Requirement 1 — List every service the state provides that the article on algorithmic targeting names as one you might not wish to be party to.
Requirement 2 — Retype the passage from the article on algorithmic targeting that begins at the words "In 2014, the" and stops after "child welfare services.", keeping every character unchanged.

Text to read —
>> start

Trusting machines to predict citizens’ need for targeted resources can be damaging and increase bias. New Zealand has no choice but to get onboard.
When you think about it, a lot of the services the state provides are ones that you might not wish to be party to: criminal prosecution, incarceration, tax investigation, deportation, and child protection services all come to mind. Being on the receiving end of these services when you really don’t qualify can be harmful – perhaps an example of that puzzling phrase “unnecessary harm”. Even the process of establishing that you are not in “need” of such services can be unpleasant, expensive, and stigmatising.
Most people are law abiding, so directing these services where they are needed is like finding a needle in a haystack. Relying on human expertise entirely can introduce bias or blind spots and doesn’t allow scarce resources to be directed to best effect since you don’t have a view of the totality of any issue, nor necessarily what combination of policies and actions most usefully address it.
Using algorithms to target resources can and has caused harm.
Since the Cambridge Analytica scandal, we are more aware than ever that the information which comes to us via social media or internet search is selected by algorithms trained on our past behaviour and the behaviour of those like us. Generally, the data upon which such algorithms are trained are biased, and if the creators of the algorithms aren’t diligent, such bias will get built into the algorithm. The algorithm then becomes an instrument to perpetuate bias or prejudice. In the Facebook and Microsoft image libraries, it’s more common for people to be labelled as women in images containing kitchen objects; this builds in a propensity to identify men as women when they are next to stoves. In the US, Google searches for African-American sounding names such as Trevon, Lakisha, and Darnell are 25 percent more likely to return arrest-related advertisements than for those with white-sounding names.
In 2014, the county in Pennsylvania that contains Pittsburgh initiated a project called the Allegheny Family Screening Tool (AFST) – a statistical model to predict when a child is at risk of abuse or neglect. It was deployed through a call-centre – a child abuse and neglect hotline – and as a call came in the hotline worker was shown a “risk score” intended to inform the operator’s work. The model was frequently wrong, yet there was a tendency for the hotline workers to take the “advice” of the model, even though they were supposed to exercise their judgement. Note that being wrong in this case means that children who needed help didn’t get it, or that the families of children who were not in danger were needlessly subjected to child welfare services.

>> end

Stored data —

>> start

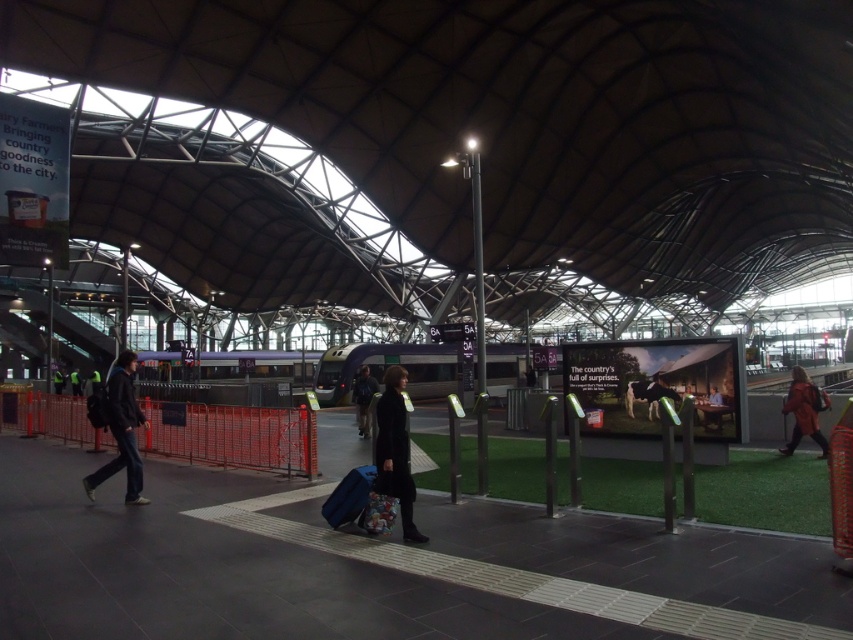
You are a traveler at the train station and need to decide which coat to take. You notice the dark matte coat at center and the orange leather jacket at right. Which coat is larger in size?

The dark matte coat at center is bigger than the orange leather jacket at right.

You are a photographer standing on the platform of the modern train station. You see the dark matte coat at center and the dark blue jeans at lower left. Which object would appear bigger in your camera viewfinder?

The dark matte coat at center appears bigger in the camera viewfinder because it is larger in size than the dark blue jeans at lower left.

>> end

Task response 1 — criminal prosecution, incarceration, tax investigation, deportation, child protection services

Task response 2 —
In 2014, the county in Pennsylvania that contains Pittsburgh initiated a project called the Allegheny Family Screening Tool (AFST) – a statistical model to predict when a child is at risk of abuse or neglect. It was deployed through a call-centre – a child abuse and neglect hotline – and as a call came in the hotline worker was shown a “risk score” intended to inform the operator’s work. The model was frequently wrong, yet there was a tendency for the hotline workers to take the “advice” of the model, even though they were supposed to exercise their judgement. Note that being wrong in this case means that children who needed help didn’t get it, or that the families of children who were not in danger were needlessly subjected to child welfare services.